Fighting to Be Still…

It is amazing how I can have what seems like conflicting and opposing emotions toward God…I am thankful for what I have, yet worried that I won’t have enough in the future. I am overwhelmed by his grace and mercy, yet wonder if he has forgotten all about me. I am appreciative for the opportunity to talk to him through prayer, yet wonder if he really hears me…I want to know his will for my life, yet desperate to inform him of my plans…I know…I am messed up.

Last night, I was reading Exodus 13:17-15:18…it is the story of Moses leading the people out of Egypt and across the Red Sea…epic story. The people of Israel are seemingly trapped with water on all sides of them and the Egyptian army pursuing them and they start whining and complaining to Moses that he should have left them alone as slaves in Egypt. Why did he bring them out to the desert to die? Why did Moses interrupt their lives to lead them this far, only to get them killed in the desert!??  I know how they felt…I have felt that way…I feel that way…you know the feeling where you feel like God has led you just enough to get your hopes up and then seems to be no where to be found? For the past 18 months Trisha and I have felt called back into vocational ministry…but not led to go anywhere…we are in what feels like spiritual no-man’s land…and are fighting to try to get out of it!

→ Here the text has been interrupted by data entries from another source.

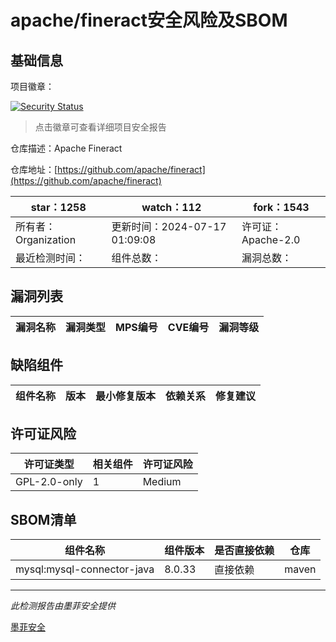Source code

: # apache/fineract安全风险及SBOM

## 基础信息

项目徽章：

[![Security Status](https://www.murphysec.com/platform3/v31/badge/1813274782849286144.svg)](https://www.murphysec.com/console/report/1719777613849427968/1813274782849286144)

> 点击徽章可查看详细项目安全报告

仓库描述：Apache Fineract

仓库地址：[https://github.com/apache/fineract](https://github.com/apache/fineract)

| star：1258 | watch：112 | fork：1543 |
| ----------- | -------------- | ------------ |
| 所有者：Organization | 更新时间：2024-07-17 01:09:08 | 许可证：Apache-2.0 |
| 最近检测时间： | 组件总数： | 漏洞总数： |




## 漏洞列表

| 漏洞名称 | 漏洞类型 | MPS编号 | CVE编号 | 漏洞等级 |
| ------- | ------ | ------- | ------ | ----- |





## 缺陷组件

| 组件名称 | 版本 | 最小修复版本 | 依赖关系 | 修复建议 |
| -------- | ---- | ------------ | -------- | -------- |





## 许可证风险

| 许可证类型 | 相关组件 | 许可证风险 |
| ---------- | -------- | ---------- |
|GPL-2.0-only|1|Medium|




## SBOM清单

| 组件名称 | 组件版本 | 是否直接依赖 | 仓库 |
| -------- | -------- | ------------ | ---- |
|mysql:mysql-connector-java|8.0.33|直接依赖|maven|


------

*此检测报告由墨菲安全提供*

[墨菲安全](www.murphysec.com)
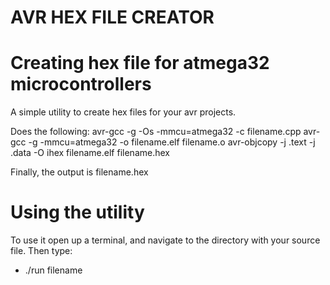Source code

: # AVR HEX FILE CREATOR
# Creating hex file for atmega32 microcontrollers

A simple utility to create hex files for your avr projects.

Does the following:
avr-gcc -g -Os -mmcu=atmega32 -c filename.cpp
avr-gcc -g -mmcu=atmega32 -o filename.elf filename.o
avr-objcopy -j .text -j .data -O ihex filename.elf filename.hex

Finally, the output is filename.hex

# Using the utility
To use it open up a terminal, and navigate to the directory with your source file.
Then type:
  * ./run filename
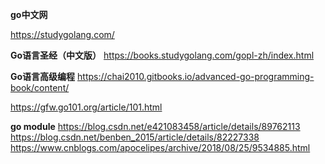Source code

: **go中文网**

https://studygolang.com/



**Go语言圣经（中文版）**
https://books.studygolang.com/gopl-zh/index.html

**Go语言高级编程**
https://chai2010.gitbooks.io/advanced-go-programming-book/content/

https://gfw.go101.org/article/101.html

**go module**
https://blog.csdn.net/e421083458/article/details/89762113
https://blog.csdn.net/benben_2015/article/details/82227338
https://www.cnblogs.com/apocelipes/archive/2018/08/25/9534885.html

Then, Moses says this to the people of Israel in Exodus 14:14 “The Lord will fight for you; you need only to be still.” Being still isn’t my strength. This is a prayer to God I wrote in my journal after reading this verse…maybe you can relate:

I am worn out…worn out trying to fight for who YOU want me to be, worn out trying to fight against who this world wants me to be, worn out fighting the past, worn out fighting for some hope of the future….I am exhausted, disappointed and frustrated. I am worn out by worry, worn out by uncertainty, worn out by waiting, worn out by unmet expectations. I am fighting to try to serve you and it seems like you don’t want any part of it. Maybe that is your plan-to allow me to wear myself out trying to be YOU…maybe that is the prerequisite for you fighting for me…is for me to actually give up the fight. When I compete to be you, there is no worse form of exhaustion.  Maybe I won’t know true victory until I actually give up and surrender (again). Surrender…my plans, my hopes, my timing, my picture of perfection, my desires, my preferences…maybe you are trying to teach me to be still so YOU can fight for me…maybe this battle really is yours after all. 
I don’t have this figured out and I am still not entirely comfortable being still…but I know that God is more able to fight the battle for my future than I am. Maybe today you are in the midst of a battle…marital, financial, emotional, physical. Maybe you are exhausted from fighting…fighting with your spouse, fighting with your kids, fighting with your boss, fighting with your weight, fighting with your past, fighting with your shame, fighting with your mistakes, fighting with your self-image, fighting with God…could it be that God is asking you to realize (like me) that you won’t have the strength to usher in your promise land…only God can do that…and that through our willingness to surrender, our willingness to be weak and to give up, God’s power is made perfect and the battle becomes His to win. So many times I have to come to the end of myself before I get to the beginning of God’s best for me. Be still and the Lord will fight for you…it is a promise.